Und plötzlich gibt Fehr die Gössi. Wie die FDP-Präsidentin Petra Gössi (45) wendet sich auch SP-Regierungsrat Mario Fehr (62) von seiner Partei ab. Während die Schwyzerin vorerst nur der Parteispitze Tschüss sagt, gibt der Zürcher den Parteiaustritt per sofort.
Gössi will das Steuer einer Partei übergeben, die nicht weiss, wohin sie will. Einer Partei, von der immer weniger Bürger wissen, weshalb man sie wählen soll. Liberal, aber grün? Da nehm ich doch grünliberal. Streng bürgerlich, wirtschaftsfreundlich und im Grunde EU-kritisch? Das Original heisst SVP. Eine Partei für den Ausgleich zwischen links und rechts: Die Mitte – nomen est omen – ist besetzt.
Mit der Abgangsankündigung Gössis sind die Grabenkämpfe zwischen dem rechten Wirtschaftsflügel und den Ökoliberalen in der FDP offen aufgebrochen.

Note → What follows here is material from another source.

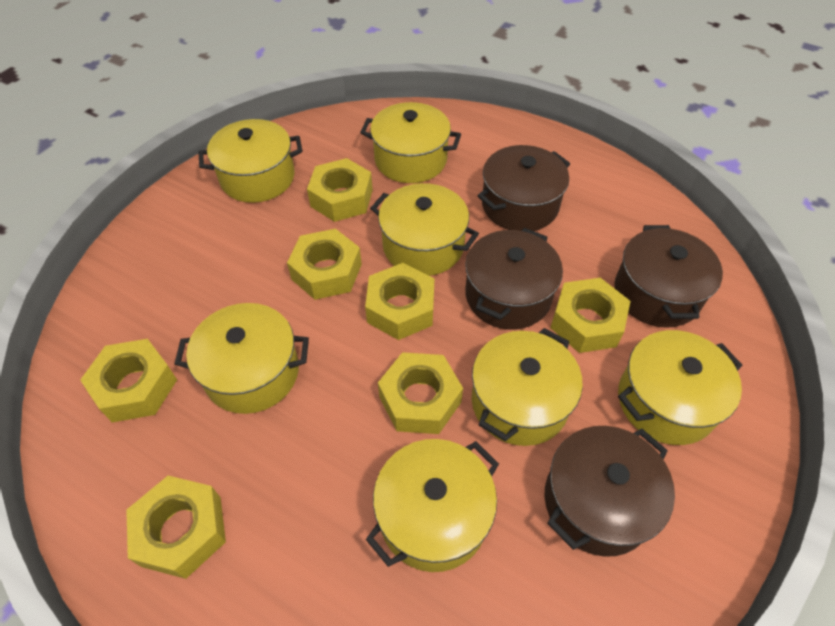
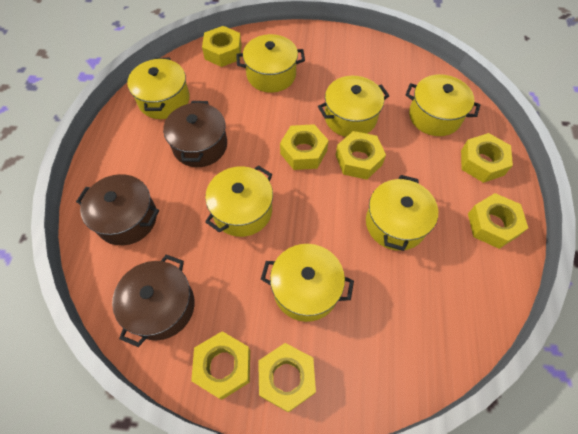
brown pot: 4 -> 3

Fehr hasst es, kritisiert zu werden
Auch der Konflikt bei der SP schwelt schon länger. Und hier treten sie mit dem Abgang eines Amtsträgers ebenfalls richtig zutage. Auch bei der Sozialdemokratischen Partei dreht sich alles darum, wer parteiintern den Ton angibt. Mit der Person von Mario Fehr hat das wenig zu tun. Aber mit seiner Persönlichkeit: Er hasst es, kritisiert zu werden. Selbstkritik ist nicht sein Ding. Dass er sich bei der Migrationspolitik sowie bei der Sicherheitspolitik «verrannt» hat, wie es in der SP heisst, findet er nicht.
Die Schuld an der Situation bei der FDP einfach Petra Gössi anzulasten, wäre zu einfach. Ihr fehlte beispielsweise eine Fraktionschefin wie Gabi Huber (65), die Rückenschüsse auf die Präsidentin sofort abgestellt hätte.

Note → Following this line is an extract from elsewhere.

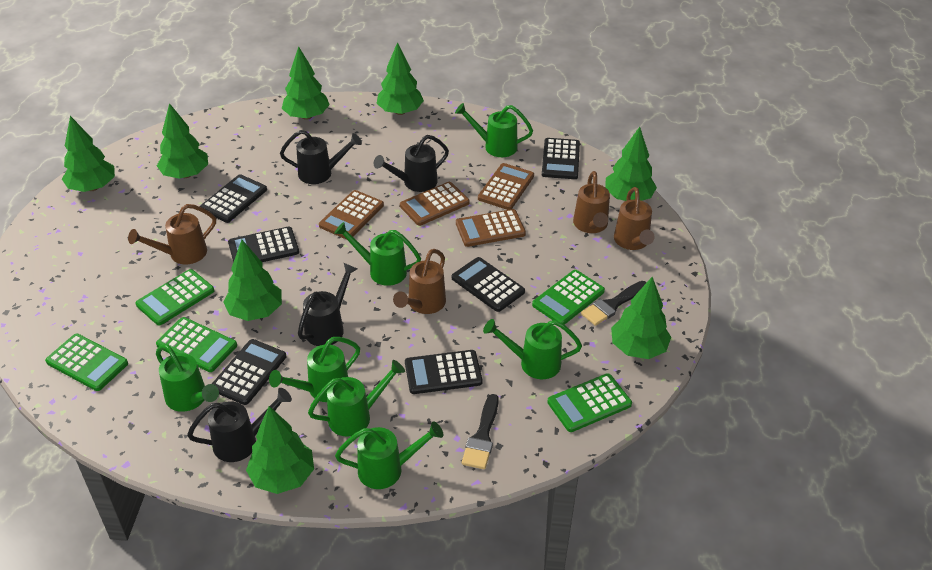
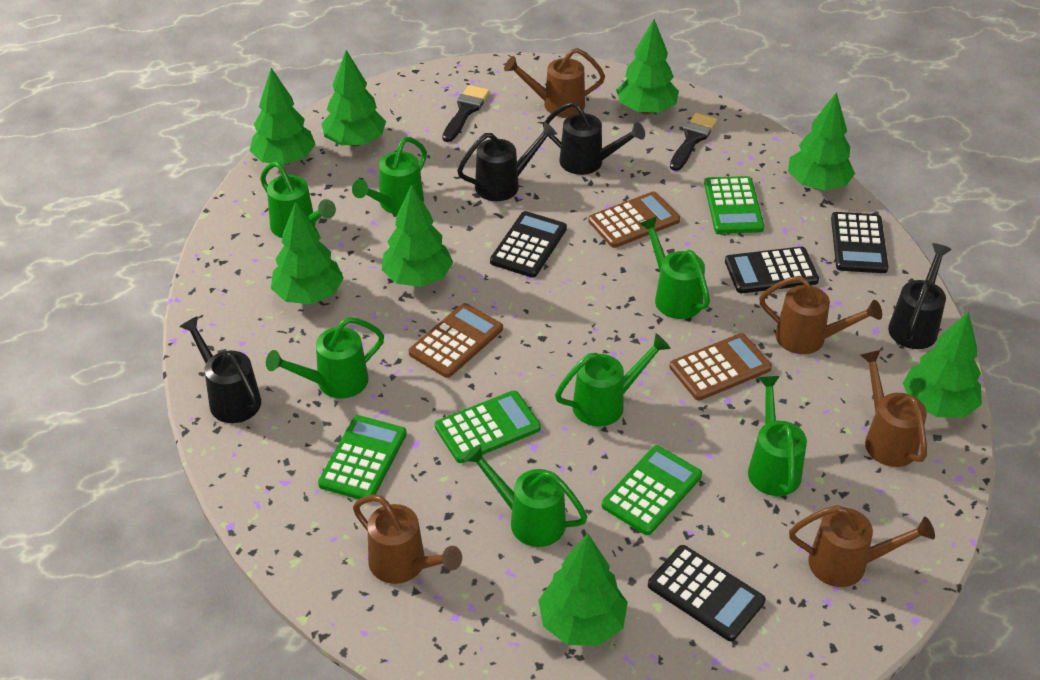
black calculator: 6 -> 4
brown calculator: 4 -> 3
brown watering can: 4 -> 5
green calculator: 5 -> 4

Und bei allen Kritikpunkten an Fehr: Fehr steht sich zwar mit seinem Unfehlbarkeitsglaube selbst im Wege, aber für die Jusoifizierung der Sozialdemokraten kann er nichts.
Nicht Paradeplatz spielen
Gössis Vorgänger Philipp Müller (68) träumte davon, den Jungfreisinnigen die Krawatte ausziehen und einen Politikstil à la Juso zu betreiben, statt Paradeplatz zu spielen, aber der Erfolg der Jungsozialisten hat eine Kehrseite: Die Überwinder des Kapitalismus sind nun die tonangebende Generation in der SP.
Diese Leute verschrecken auch noch die letzten verbliebenen Büezer und Bähnler. Aber: Die SP steht noch immer besser da als die FDP. Personen wie Tamara Funiciello (31) und Jon Pult (36) können pragmatische wie utopische Strömungen mitnehmen. Die beiden sind in Bern und Graubünden zu Hause – und nicht irgendwo zwischen dem «Kapital» von Karl Marx und den Versprechungen von Nicolás Maduro (58) hängen geblieben.
Realitätsverweigerer, die meinen, je weniger Steuern Firmen zahlen, desto zufriedener sei das Volk, dürften es schwer haben. Doch: Realos müssen sich in der FDP auch erst zeigen.